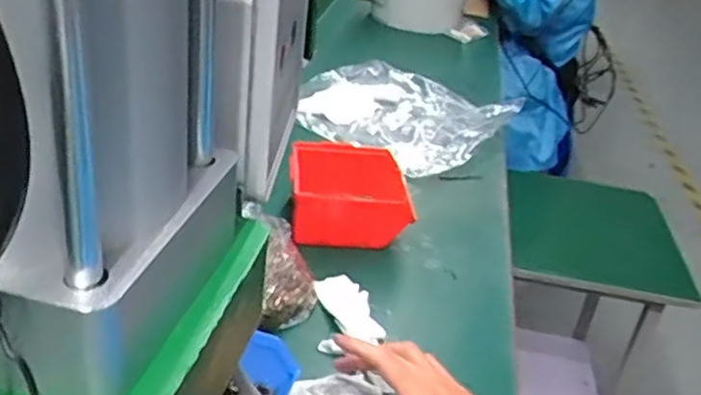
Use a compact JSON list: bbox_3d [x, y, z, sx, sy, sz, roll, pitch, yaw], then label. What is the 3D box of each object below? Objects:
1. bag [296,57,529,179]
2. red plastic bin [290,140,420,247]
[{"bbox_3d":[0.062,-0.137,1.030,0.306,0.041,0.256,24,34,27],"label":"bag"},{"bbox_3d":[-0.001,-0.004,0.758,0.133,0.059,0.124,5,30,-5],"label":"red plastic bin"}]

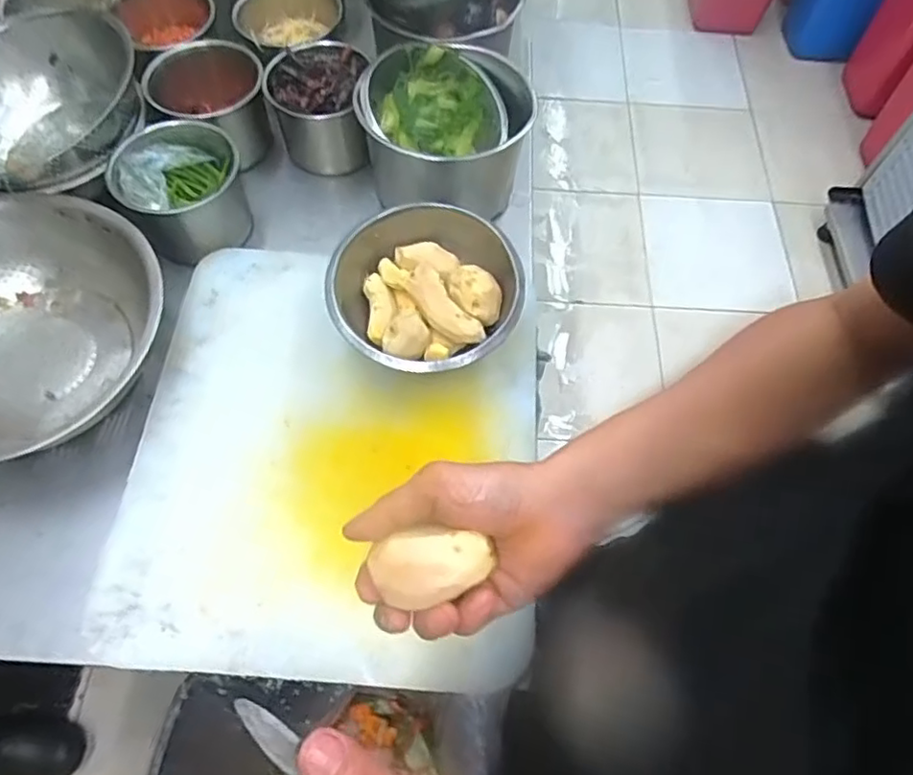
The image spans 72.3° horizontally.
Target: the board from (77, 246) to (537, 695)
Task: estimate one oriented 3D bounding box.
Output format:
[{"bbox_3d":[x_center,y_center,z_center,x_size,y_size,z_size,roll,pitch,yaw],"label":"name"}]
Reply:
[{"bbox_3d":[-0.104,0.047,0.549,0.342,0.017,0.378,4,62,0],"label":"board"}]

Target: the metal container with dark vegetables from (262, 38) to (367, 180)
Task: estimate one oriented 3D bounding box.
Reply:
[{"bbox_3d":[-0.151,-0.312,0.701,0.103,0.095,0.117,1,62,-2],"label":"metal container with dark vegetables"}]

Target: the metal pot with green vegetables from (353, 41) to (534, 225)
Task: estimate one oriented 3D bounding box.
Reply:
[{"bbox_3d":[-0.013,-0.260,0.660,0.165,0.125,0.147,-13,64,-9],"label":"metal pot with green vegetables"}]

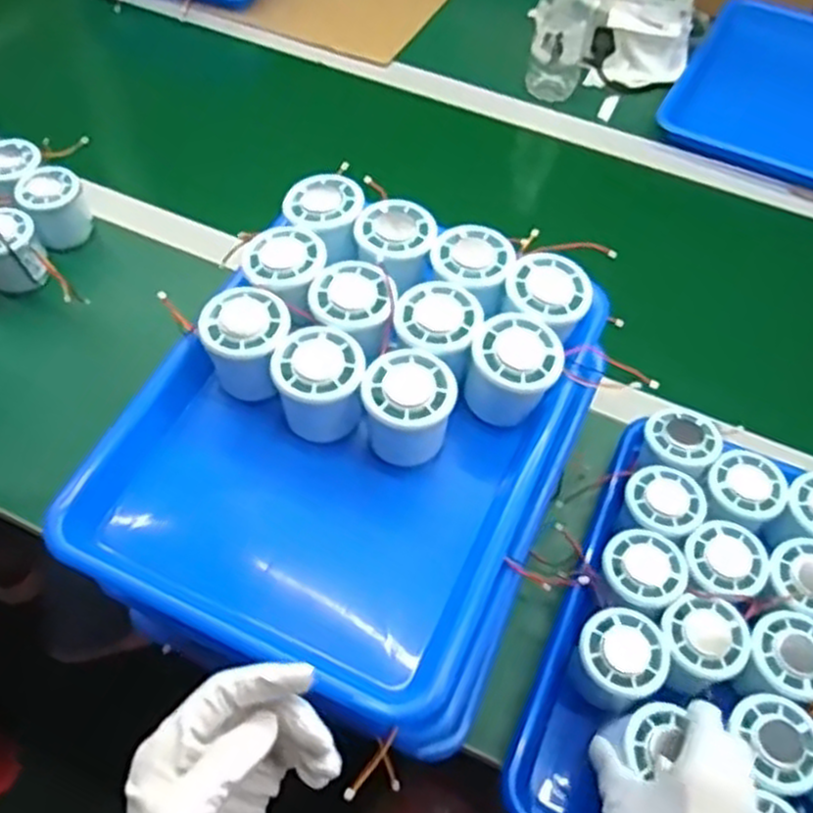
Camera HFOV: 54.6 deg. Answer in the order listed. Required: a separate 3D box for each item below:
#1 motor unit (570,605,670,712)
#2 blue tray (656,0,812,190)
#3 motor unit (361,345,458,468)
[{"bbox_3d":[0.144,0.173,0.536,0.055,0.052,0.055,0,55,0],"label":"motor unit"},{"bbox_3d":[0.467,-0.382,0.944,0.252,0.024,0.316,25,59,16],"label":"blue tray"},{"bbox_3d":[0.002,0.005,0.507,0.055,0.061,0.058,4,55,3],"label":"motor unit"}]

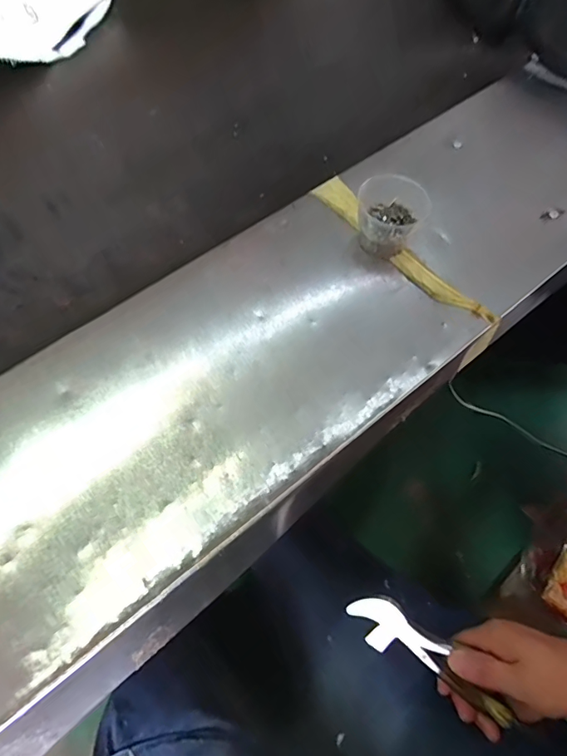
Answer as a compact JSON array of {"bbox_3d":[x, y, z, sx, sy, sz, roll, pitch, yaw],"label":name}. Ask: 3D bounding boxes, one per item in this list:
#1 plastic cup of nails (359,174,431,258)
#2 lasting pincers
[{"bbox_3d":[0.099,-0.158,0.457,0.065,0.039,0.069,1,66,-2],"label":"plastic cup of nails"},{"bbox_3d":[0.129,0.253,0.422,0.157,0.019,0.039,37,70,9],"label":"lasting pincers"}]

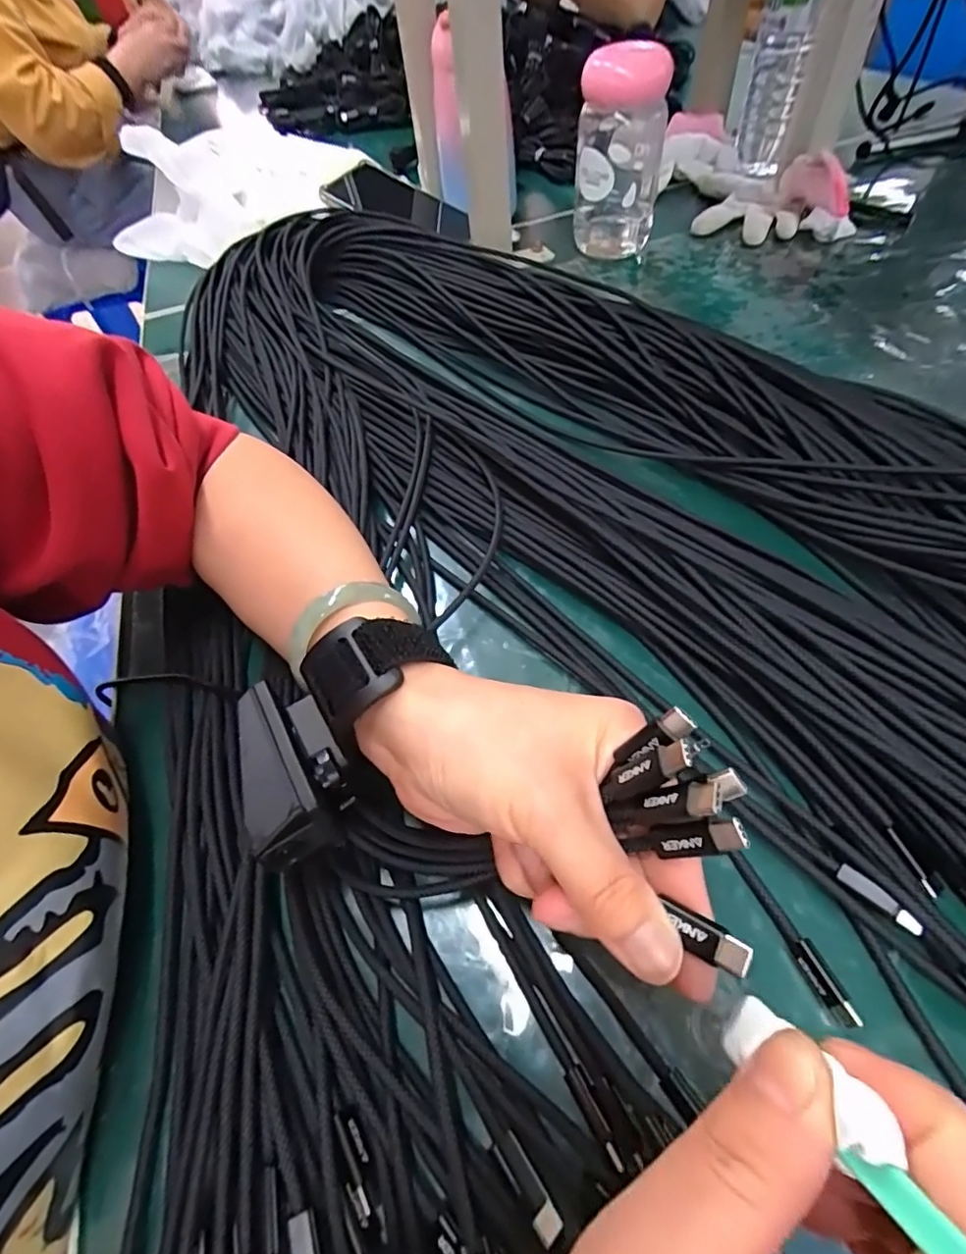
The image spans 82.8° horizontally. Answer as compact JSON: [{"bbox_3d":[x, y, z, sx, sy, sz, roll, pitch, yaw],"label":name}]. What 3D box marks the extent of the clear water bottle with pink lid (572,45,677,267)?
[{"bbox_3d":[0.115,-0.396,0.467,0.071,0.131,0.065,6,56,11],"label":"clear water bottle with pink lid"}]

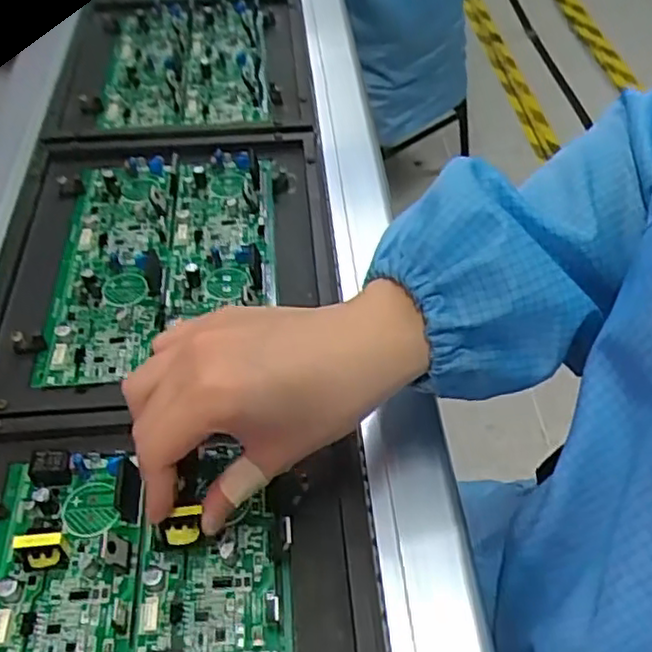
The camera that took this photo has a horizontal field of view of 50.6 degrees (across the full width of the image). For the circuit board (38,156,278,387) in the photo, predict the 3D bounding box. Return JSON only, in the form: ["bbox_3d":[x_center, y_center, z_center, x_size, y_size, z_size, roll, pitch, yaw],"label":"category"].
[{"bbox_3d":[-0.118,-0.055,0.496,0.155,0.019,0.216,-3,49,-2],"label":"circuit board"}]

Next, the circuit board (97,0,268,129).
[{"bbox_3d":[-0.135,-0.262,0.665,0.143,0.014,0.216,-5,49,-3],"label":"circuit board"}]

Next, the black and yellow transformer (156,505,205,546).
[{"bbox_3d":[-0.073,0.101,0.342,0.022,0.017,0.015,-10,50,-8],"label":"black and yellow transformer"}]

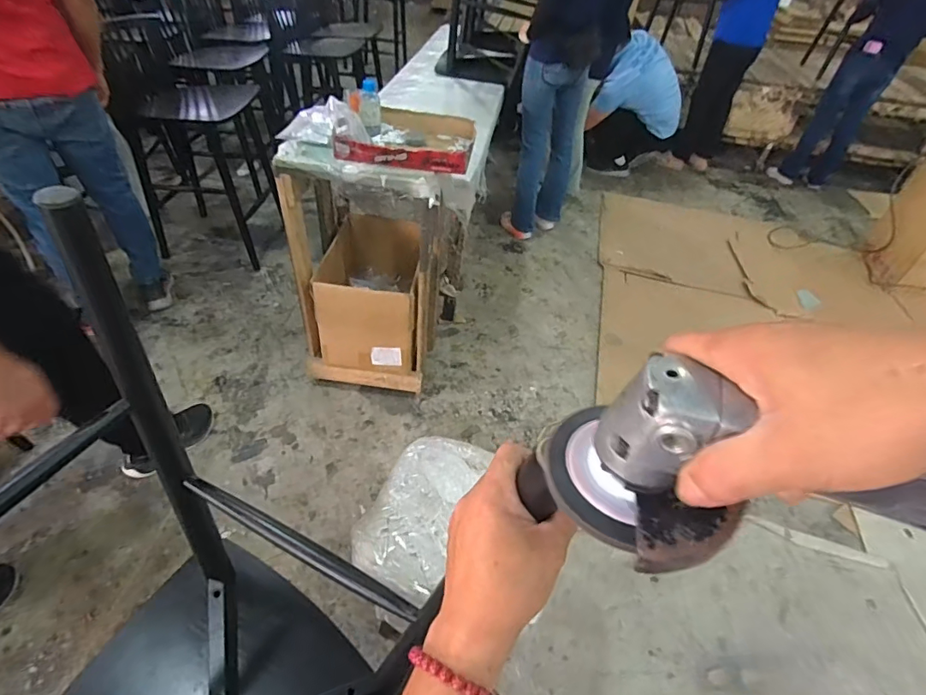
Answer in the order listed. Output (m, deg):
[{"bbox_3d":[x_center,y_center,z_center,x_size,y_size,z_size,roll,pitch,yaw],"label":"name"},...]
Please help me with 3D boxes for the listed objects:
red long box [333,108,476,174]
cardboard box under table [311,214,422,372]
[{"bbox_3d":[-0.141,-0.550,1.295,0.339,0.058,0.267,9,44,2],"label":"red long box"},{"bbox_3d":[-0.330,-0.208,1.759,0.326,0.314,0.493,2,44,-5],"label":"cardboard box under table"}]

Task instructions:
The material above is to be output exactly, with each picture left out.

Output for this task:
Use a compact JSON list: bbox_3d [x, y, z, sx, sy, sz, roll, pitch, yaw], then label. What is the 3D box of each object below? Objects:
1. bag [296,57,529,179]
2. red plastic bin [290,140,420,247]
[{"bbox_3d":[0.062,-0.137,1.030,0.306,0.041,0.256,24,34,27],"label":"bag"},{"bbox_3d":[-0.001,-0.004,0.758,0.133,0.059,0.124,5,30,-5],"label":"red plastic bin"}]

The image spans 72.3° horizontally.
Target: the board from (77, 246) to (537, 695)
Task: estimate one oriented 3D bounding box.
Output format:
[{"bbox_3d":[x_center,y_center,z_center,x_size,y_size,z_size,roll,pitch,yaw],"label":"name"}]
Reply:
[{"bbox_3d":[-0.104,0.047,0.549,0.342,0.017,0.378,4,62,0],"label":"board"}]

Target: the metal container with dark vegetables from (262, 38) to (367, 180)
Task: estimate one oriented 3D bounding box.
Reply:
[{"bbox_3d":[-0.151,-0.312,0.701,0.103,0.095,0.117,1,62,-2],"label":"metal container with dark vegetables"}]

Target: the metal pot with green vegetables from (353, 41) to (534, 225)
Task: estimate one oriented 3D bounding box.
Reply:
[{"bbox_3d":[-0.013,-0.260,0.660,0.165,0.125,0.147,-13,64,-9],"label":"metal pot with green vegetables"}]

Camera HFOV: 54.6 deg. Answer in the order listed. Required: a separate 3D box for each item below:
#1 motor unit (570,605,670,712)
#2 blue tray (656,0,812,190)
#3 motor unit (361,345,458,468)
[{"bbox_3d":[0.144,0.173,0.536,0.055,0.052,0.055,0,55,0],"label":"motor unit"},{"bbox_3d":[0.467,-0.382,0.944,0.252,0.024,0.316,25,59,16],"label":"blue tray"},{"bbox_3d":[0.002,0.005,0.507,0.055,0.061,0.058,4,55,3],"label":"motor unit"}]

Answer as a compact JSON array of {"bbox_3d":[x, y, z, sx, sy, sz, roll, pitch, yaw],"label":name}. Ask: 3D bounding boxes, one per item in this list:
#1 plastic cup of nails (359,174,431,258)
#2 lasting pincers
[{"bbox_3d":[0.099,-0.158,0.457,0.065,0.039,0.069,1,66,-2],"label":"plastic cup of nails"},{"bbox_3d":[0.129,0.253,0.422,0.157,0.019,0.039,37,70,9],"label":"lasting pincers"}]

The image spans 82.8° horizontally. Answer as compact JSON: [{"bbox_3d":[x, y, z, sx, sy, sz, roll, pitch, yaw],"label":name}]. What 3D box marks the extent of the clear water bottle with pink lid (572,45,677,267)?
[{"bbox_3d":[0.115,-0.396,0.467,0.071,0.131,0.065,6,56,11],"label":"clear water bottle with pink lid"}]

The camera that took this photo has a horizontal field of view of 50.6 degrees (across the full width of the image). For the circuit board (38,156,278,387) in the photo, predict the 3D bounding box. Return JSON only, in the form: ["bbox_3d":[x_center, y_center, z_center, x_size, y_size, z_size, roll, pitch, yaw],"label":"category"].
[{"bbox_3d":[-0.118,-0.055,0.496,0.155,0.019,0.216,-3,49,-2],"label":"circuit board"}]

Next, the circuit board (97,0,268,129).
[{"bbox_3d":[-0.135,-0.262,0.665,0.143,0.014,0.216,-5,49,-3],"label":"circuit board"}]

Next, the black and yellow transformer (156,505,205,546).
[{"bbox_3d":[-0.073,0.101,0.342,0.022,0.017,0.015,-10,50,-8],"label":"black and yellow transformer"}]

Answer in the order listed. Output (m, deg):
[{"bbox_3d":[x_center,y_center,z_center,x_size,y_size,z_size,roll,pitch,yaw],"label":"name"},...]
Please help me with 3D boxes for the listed objects:
red long box [333,108,476,174]
cardboard box under table [311,214,422,372]
[{"bbox_3d":[-0.141,-0.550,1.295,0.339,0.058,0.267,9,44,2],"label":"red long box"},{"bbox_3d":[-0.330,-0.208,1.759,0.326,0.314,0.493,2,44,-5],"label":"cardboard box under table"}]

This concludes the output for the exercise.